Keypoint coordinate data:
___

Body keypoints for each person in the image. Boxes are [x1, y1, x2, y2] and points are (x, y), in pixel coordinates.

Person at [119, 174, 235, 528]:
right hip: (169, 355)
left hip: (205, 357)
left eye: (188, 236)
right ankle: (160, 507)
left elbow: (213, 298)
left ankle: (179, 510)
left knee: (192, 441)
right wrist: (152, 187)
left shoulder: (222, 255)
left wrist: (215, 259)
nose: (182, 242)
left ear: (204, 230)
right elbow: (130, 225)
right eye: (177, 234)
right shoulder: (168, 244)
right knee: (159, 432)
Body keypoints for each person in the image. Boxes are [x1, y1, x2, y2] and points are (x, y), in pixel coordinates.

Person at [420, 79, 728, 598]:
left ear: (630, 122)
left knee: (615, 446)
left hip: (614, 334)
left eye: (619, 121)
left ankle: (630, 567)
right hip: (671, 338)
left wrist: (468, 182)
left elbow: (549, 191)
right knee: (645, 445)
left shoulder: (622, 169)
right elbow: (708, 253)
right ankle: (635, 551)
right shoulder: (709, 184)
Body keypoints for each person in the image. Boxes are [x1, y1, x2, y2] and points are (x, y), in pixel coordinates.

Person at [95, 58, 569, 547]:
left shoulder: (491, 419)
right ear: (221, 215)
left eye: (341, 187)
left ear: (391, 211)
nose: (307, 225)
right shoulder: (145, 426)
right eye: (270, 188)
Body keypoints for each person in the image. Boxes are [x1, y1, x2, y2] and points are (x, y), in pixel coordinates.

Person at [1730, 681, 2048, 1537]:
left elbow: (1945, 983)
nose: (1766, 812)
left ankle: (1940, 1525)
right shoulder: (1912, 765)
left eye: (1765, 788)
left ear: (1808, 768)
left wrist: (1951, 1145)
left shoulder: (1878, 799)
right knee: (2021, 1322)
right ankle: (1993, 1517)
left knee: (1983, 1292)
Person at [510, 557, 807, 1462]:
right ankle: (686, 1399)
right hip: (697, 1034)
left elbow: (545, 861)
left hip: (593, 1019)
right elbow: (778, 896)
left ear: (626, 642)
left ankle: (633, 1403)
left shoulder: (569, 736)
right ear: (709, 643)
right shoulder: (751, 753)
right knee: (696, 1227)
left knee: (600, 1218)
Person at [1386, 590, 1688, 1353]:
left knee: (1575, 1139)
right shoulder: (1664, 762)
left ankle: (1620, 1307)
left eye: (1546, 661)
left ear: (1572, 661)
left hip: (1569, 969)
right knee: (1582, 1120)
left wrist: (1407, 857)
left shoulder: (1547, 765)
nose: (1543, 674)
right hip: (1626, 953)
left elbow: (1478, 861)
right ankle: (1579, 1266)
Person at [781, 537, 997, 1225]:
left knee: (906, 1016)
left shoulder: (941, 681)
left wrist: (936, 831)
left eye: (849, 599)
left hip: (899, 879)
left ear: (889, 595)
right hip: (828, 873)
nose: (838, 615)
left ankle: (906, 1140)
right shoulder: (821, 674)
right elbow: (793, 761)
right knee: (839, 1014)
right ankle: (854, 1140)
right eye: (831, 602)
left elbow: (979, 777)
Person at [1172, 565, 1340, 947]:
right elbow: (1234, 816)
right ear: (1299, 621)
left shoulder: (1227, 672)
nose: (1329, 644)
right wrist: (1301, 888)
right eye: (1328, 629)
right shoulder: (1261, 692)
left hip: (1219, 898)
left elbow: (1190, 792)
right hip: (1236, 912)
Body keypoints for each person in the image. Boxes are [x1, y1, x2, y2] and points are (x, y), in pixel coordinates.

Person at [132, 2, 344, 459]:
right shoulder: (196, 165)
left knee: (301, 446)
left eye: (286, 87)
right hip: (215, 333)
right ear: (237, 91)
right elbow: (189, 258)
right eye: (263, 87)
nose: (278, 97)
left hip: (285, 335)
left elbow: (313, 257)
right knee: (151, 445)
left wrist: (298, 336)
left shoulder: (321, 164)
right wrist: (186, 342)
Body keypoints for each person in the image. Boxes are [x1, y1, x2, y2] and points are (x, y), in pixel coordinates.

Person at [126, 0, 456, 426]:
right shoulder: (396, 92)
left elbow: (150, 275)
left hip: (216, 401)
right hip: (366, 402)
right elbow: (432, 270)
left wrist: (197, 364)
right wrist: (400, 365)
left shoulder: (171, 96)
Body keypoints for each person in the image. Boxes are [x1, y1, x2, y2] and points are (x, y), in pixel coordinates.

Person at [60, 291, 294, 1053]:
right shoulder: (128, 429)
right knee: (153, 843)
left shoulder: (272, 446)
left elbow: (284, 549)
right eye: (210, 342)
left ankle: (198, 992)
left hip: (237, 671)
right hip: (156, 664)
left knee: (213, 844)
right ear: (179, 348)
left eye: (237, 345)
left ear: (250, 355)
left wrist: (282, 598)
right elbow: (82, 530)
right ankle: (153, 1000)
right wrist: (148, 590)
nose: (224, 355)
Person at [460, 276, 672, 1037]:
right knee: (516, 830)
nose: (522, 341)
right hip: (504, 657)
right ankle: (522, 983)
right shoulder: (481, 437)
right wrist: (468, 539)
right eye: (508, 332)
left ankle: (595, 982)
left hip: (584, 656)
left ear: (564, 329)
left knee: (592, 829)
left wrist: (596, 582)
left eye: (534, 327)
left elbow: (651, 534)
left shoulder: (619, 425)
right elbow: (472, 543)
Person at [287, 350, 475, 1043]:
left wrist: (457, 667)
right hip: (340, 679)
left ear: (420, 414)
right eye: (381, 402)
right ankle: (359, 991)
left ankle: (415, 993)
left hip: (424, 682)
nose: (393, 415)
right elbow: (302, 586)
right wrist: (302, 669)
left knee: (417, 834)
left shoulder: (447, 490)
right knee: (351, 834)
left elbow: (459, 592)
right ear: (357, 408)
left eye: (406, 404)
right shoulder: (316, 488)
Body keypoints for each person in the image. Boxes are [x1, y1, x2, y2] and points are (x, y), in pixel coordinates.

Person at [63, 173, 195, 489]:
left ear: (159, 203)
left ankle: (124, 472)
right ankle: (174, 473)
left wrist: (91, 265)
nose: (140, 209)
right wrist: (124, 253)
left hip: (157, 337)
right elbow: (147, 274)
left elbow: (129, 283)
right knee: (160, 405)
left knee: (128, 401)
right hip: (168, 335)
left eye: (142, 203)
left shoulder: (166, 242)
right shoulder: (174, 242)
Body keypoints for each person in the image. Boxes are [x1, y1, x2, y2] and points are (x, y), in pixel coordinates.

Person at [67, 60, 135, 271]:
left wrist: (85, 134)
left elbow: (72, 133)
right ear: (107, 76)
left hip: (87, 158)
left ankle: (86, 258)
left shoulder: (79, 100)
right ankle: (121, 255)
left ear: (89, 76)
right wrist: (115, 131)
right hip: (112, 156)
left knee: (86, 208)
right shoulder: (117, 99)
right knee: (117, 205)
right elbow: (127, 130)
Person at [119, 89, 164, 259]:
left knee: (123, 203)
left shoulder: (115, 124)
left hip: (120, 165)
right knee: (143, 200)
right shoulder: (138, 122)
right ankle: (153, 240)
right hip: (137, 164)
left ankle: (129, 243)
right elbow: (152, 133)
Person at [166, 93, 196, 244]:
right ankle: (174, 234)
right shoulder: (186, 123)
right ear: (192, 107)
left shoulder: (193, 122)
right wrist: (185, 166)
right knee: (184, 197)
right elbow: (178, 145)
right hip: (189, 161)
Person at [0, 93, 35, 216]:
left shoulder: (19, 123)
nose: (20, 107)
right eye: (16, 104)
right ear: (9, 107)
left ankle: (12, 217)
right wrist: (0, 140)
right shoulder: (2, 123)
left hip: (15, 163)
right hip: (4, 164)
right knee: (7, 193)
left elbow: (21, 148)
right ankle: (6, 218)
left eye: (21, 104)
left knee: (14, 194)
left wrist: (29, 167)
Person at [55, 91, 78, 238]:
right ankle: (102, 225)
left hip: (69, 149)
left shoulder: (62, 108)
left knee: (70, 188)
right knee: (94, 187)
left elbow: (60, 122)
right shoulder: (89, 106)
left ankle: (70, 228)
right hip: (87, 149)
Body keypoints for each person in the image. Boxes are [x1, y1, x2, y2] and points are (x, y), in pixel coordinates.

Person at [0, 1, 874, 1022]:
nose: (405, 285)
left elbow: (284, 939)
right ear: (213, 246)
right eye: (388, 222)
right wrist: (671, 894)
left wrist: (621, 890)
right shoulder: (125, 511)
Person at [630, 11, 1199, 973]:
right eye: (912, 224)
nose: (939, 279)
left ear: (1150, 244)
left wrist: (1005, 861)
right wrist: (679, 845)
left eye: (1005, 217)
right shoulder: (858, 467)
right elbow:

___

Leave out every line above except those from the line with "nose: (224, 355)" up to and including the line with "left ankle: (415, 993)", and copy those exactly.

nose: (224, 355)
Person at [460, 276, 672, 1037]:
right knee: (516, 830)
nose: (522, 341)
right hip: (504, 657)
right ankle: (522, 983)
right shoulder: (481, 437)
right wrist: (468, 539)
right eye: (508, 332)
left ankle: (595, 982)
left hip: (584, 656)
left ear: (564, 329)
left knee: (592, 829)
left wrist: (596, 582)
left eye: (534, 327)
left elbow: (651, 534)
left shoulder: (619, 425)
right elbow: (472, 543)
Person at [287, 350, 475, 1043]:
left wrist: (457, 667)
right hip: (340, 679)
left ear: (420, 414)
right eye: (381, 402)
right ankle: (359, 991)
left ankle: (415, 993)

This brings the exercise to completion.